Tales disensiones minan la capacidad de influencia de los comunicadores y explican que el interés de algunos empresarios decrezca en proporción directa a la dificultad para valorar el retorno de la inversión -en comunicación interna- en términos de resultados, máxime cuando rige el principio de que “lo que no se puede medir no se puede gestionar.” Por ello, aunque la deficiente gestión de los activos y de los recursos intangibles termina siendo letal, hay gestores que, por mucho que se les presione, se desentienden de aquellas actividades o funciones que, suponiendo un coste, no terminan de reflejar su impacto en la cuenta de resultados.
Confluencia de intereses
Es verdad que no resulta nada fácil establecer criterios “causa-efecto” en esta materia debido a la dificultad objetiva para aislar las numerosas variables intervinientes en los efectos que pretendemos provocar, pero de dicha condición estratégica no puede privarse, como es lógico, a la comunicación interna, una función relacional con el propio público interno, que resulta decisivo administrar para conseguir alinear el interés de la plantilla con los objetivos del negocio.

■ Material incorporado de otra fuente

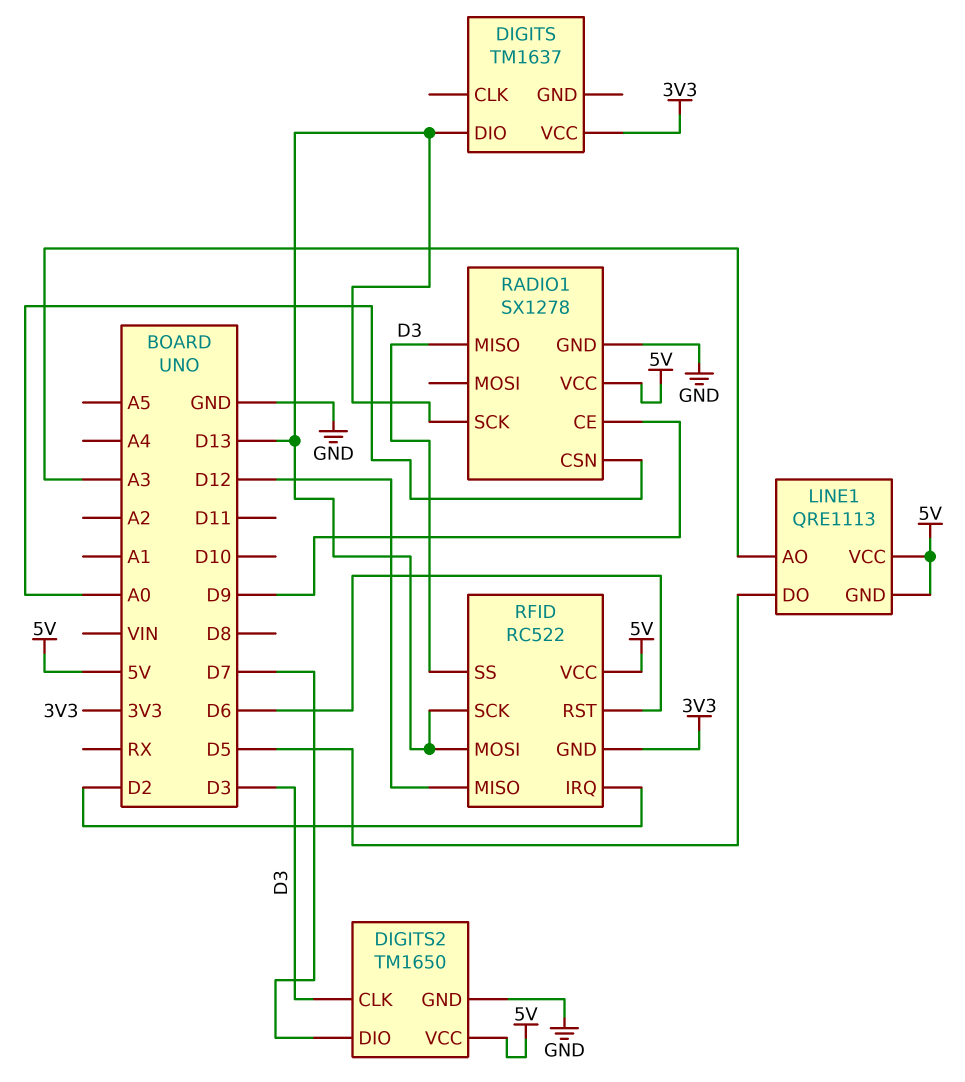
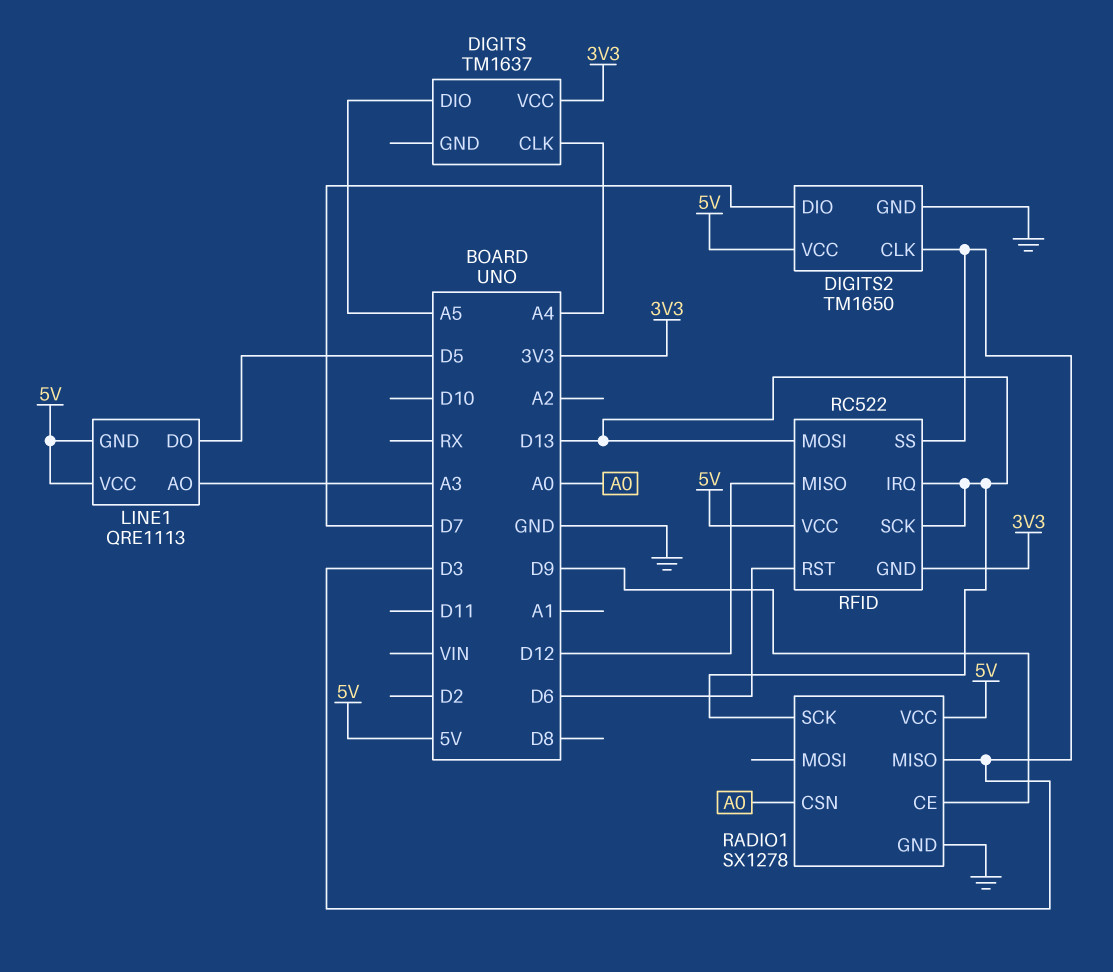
DIGITS pin CLK: none -> A4
DIGITS pin DIO: D13 -> A5
RFID pin IRQ: D2 -> D13

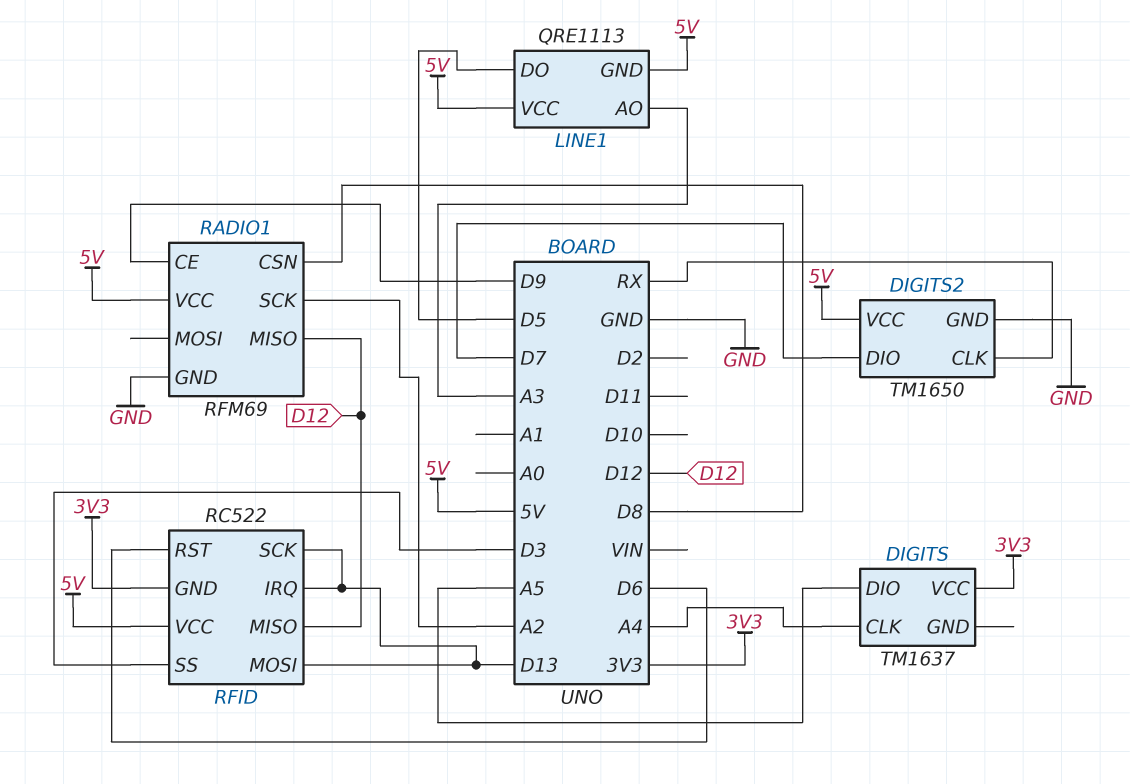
DIGITS2 pin CLK: D3 -> RX
RADIO1: SX1278 -> RFM69
RADIO1 pin CSN: A0 -> D8
RADIO1 pin MISO: D3 -> D12
RADIO1 pin SCK: D13 -> A2

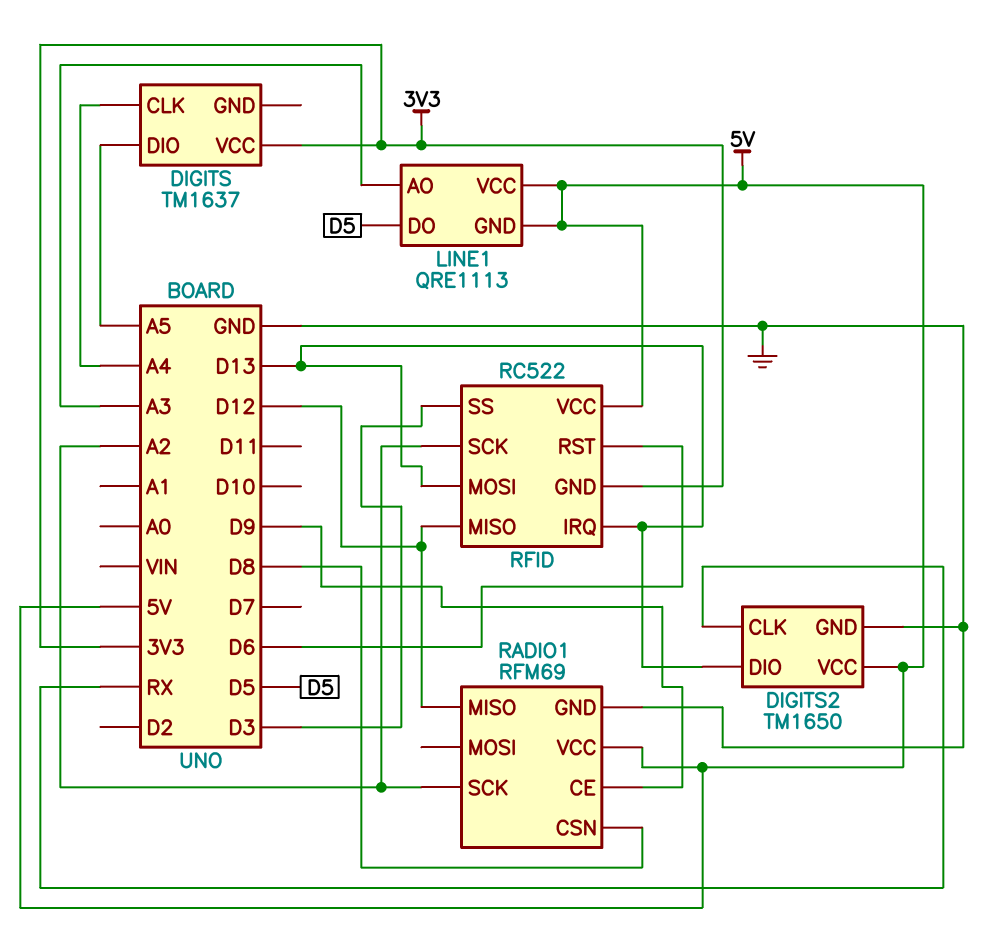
DIGITS2 pin DIO: D7 -> D13
RFID pin SCK: D13 -> A2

Tomar conciencia de ello es una prioridad, como lo ha puesto de relieve este mismo año la decimoctava edición del Anuario de la Comunicación, en el que se recogen las principales tendencias mundiales de la comunicación corporativa y en el que se pone de manifiesto la importancia estratégica que la comunicación sigue cobrando en Europa, cada vez con más fuerza, debido a la primacía de lo emocional sobre lo racional en lo que respecta a las relaciones de las empresas con sus grupos de interés; un marco en el que recuperar la confianza se ha convertido en un asunto de primer orden.
Es por ello que cuesta comprender cómo todavía algunos gestores desdeñan la importancia de una función dirigida a fomentar el sentimiento de pertenencia en las personas y, en consecuencia, a lograr reforzar su compromiso con la organización de la que son parte activa. Un objetivo que habitualmente etiquetamos con términos como: interesar, integrar, alinear, implicar, involucrar, ilusionar, motivar, enardecer o comprometer y que es posible alcanzar por medio del establecimiento de un diálogo interno dirigido a encontrar la convergencia de intereses si se acierta a poner en valor la información para despertar actitudes de lealtad; un sentimiento de gratitud espontánea basado en la percepción de la valía que para cada uno tiene el proyecto en el que se encuentra incurso.